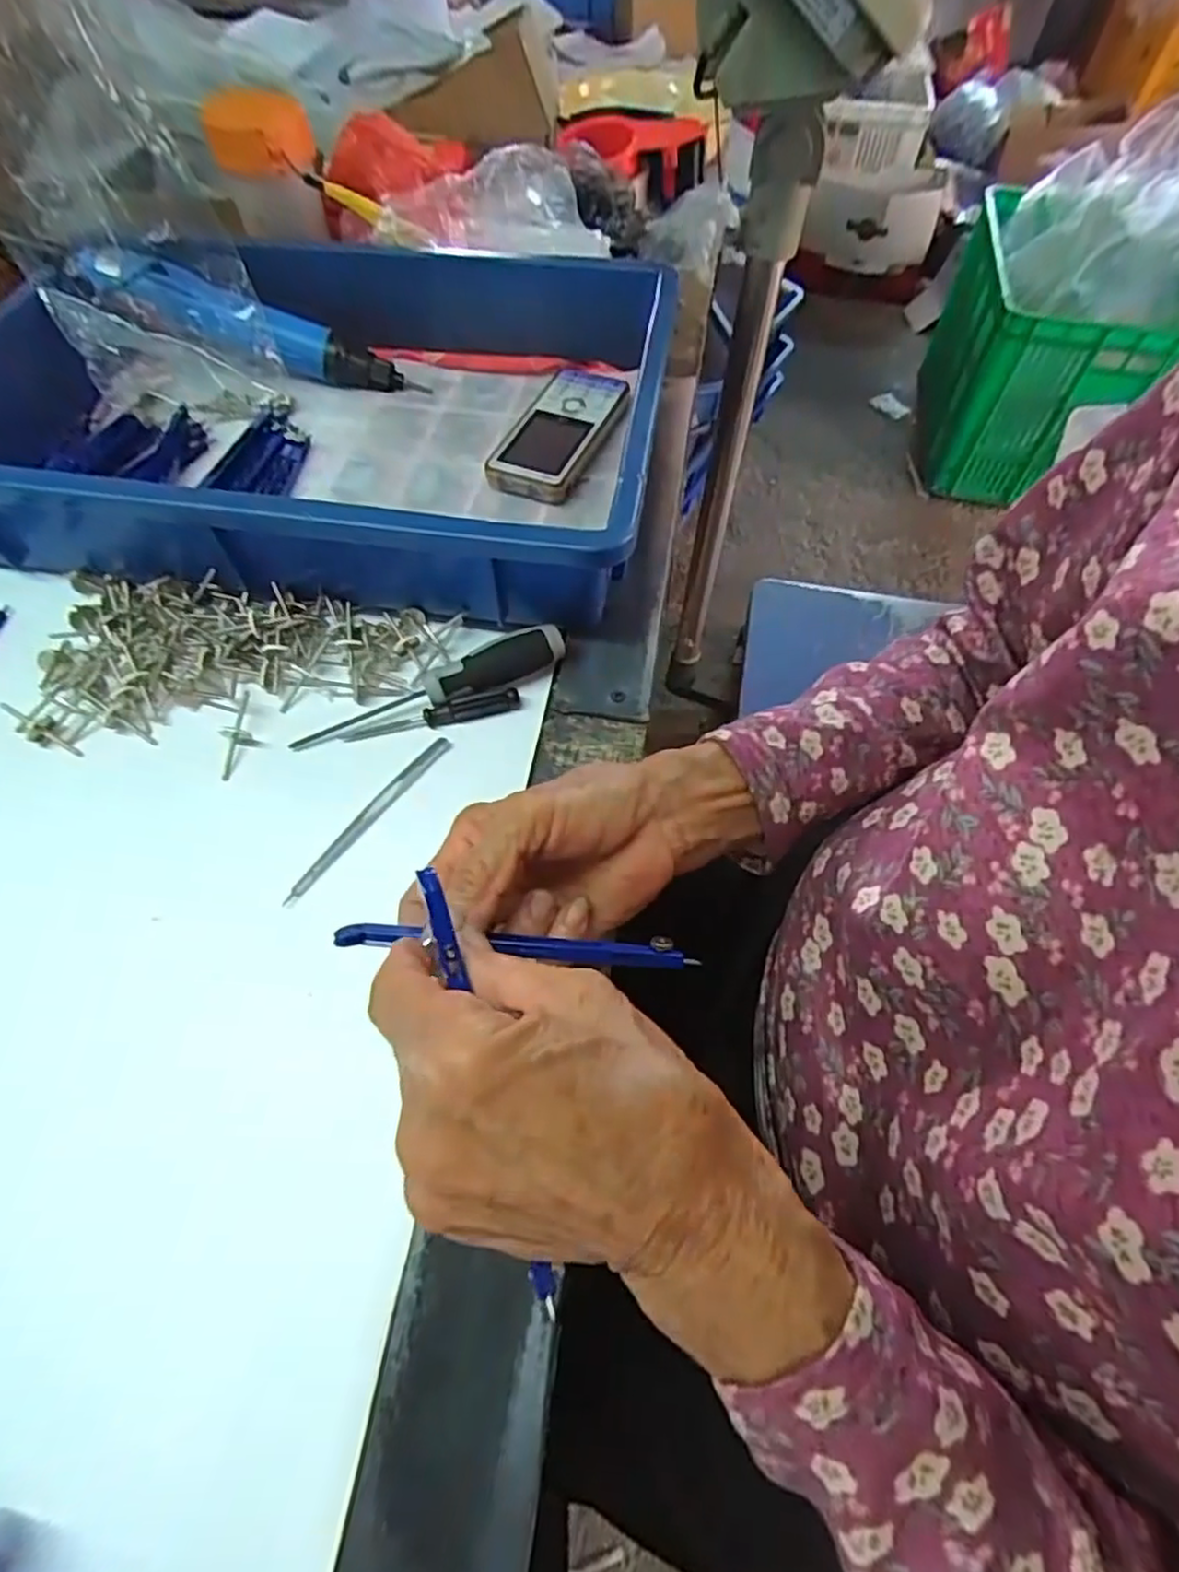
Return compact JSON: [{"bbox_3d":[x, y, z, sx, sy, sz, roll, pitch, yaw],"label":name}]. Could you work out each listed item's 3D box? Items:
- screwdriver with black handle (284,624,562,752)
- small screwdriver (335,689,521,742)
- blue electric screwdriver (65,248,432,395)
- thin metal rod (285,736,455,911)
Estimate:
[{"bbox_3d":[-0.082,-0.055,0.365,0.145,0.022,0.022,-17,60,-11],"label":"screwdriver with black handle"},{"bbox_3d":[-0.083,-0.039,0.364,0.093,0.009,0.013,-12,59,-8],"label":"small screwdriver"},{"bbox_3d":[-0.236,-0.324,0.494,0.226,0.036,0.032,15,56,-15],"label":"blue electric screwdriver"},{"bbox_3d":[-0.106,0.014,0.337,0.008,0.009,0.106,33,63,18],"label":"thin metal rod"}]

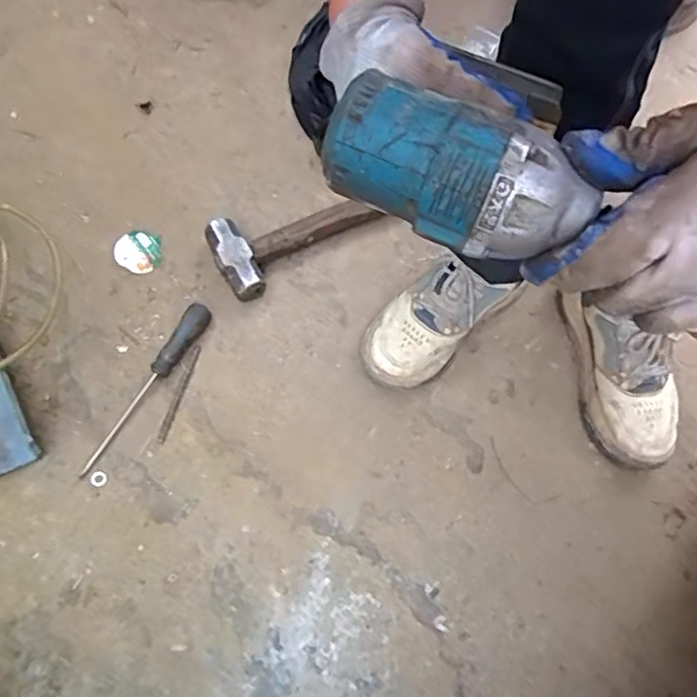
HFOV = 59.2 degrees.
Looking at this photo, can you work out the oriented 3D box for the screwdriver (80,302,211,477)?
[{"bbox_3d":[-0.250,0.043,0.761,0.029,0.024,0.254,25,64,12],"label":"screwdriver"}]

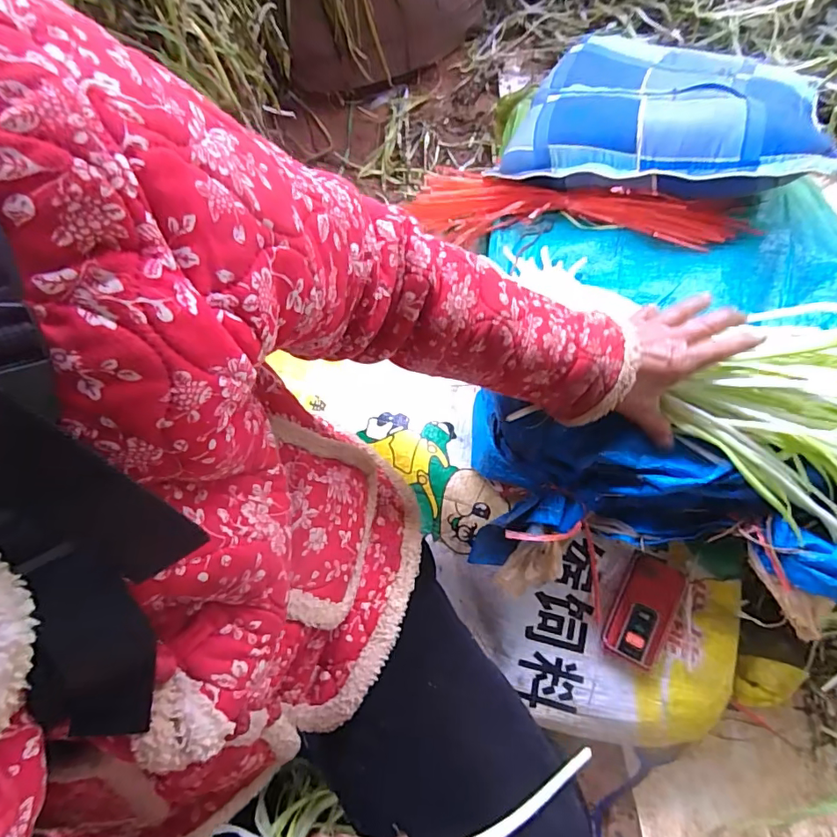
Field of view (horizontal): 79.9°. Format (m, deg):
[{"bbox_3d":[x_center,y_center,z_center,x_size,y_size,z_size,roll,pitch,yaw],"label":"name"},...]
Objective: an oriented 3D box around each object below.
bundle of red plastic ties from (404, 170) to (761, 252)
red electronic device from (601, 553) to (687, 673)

* * * * * * *

**TASK INSTRUCTIONS**
Could you work out how many lines above contain the string "roll"? Answer with the number only.

**ANSWER FOR THIS EXERCISE**
2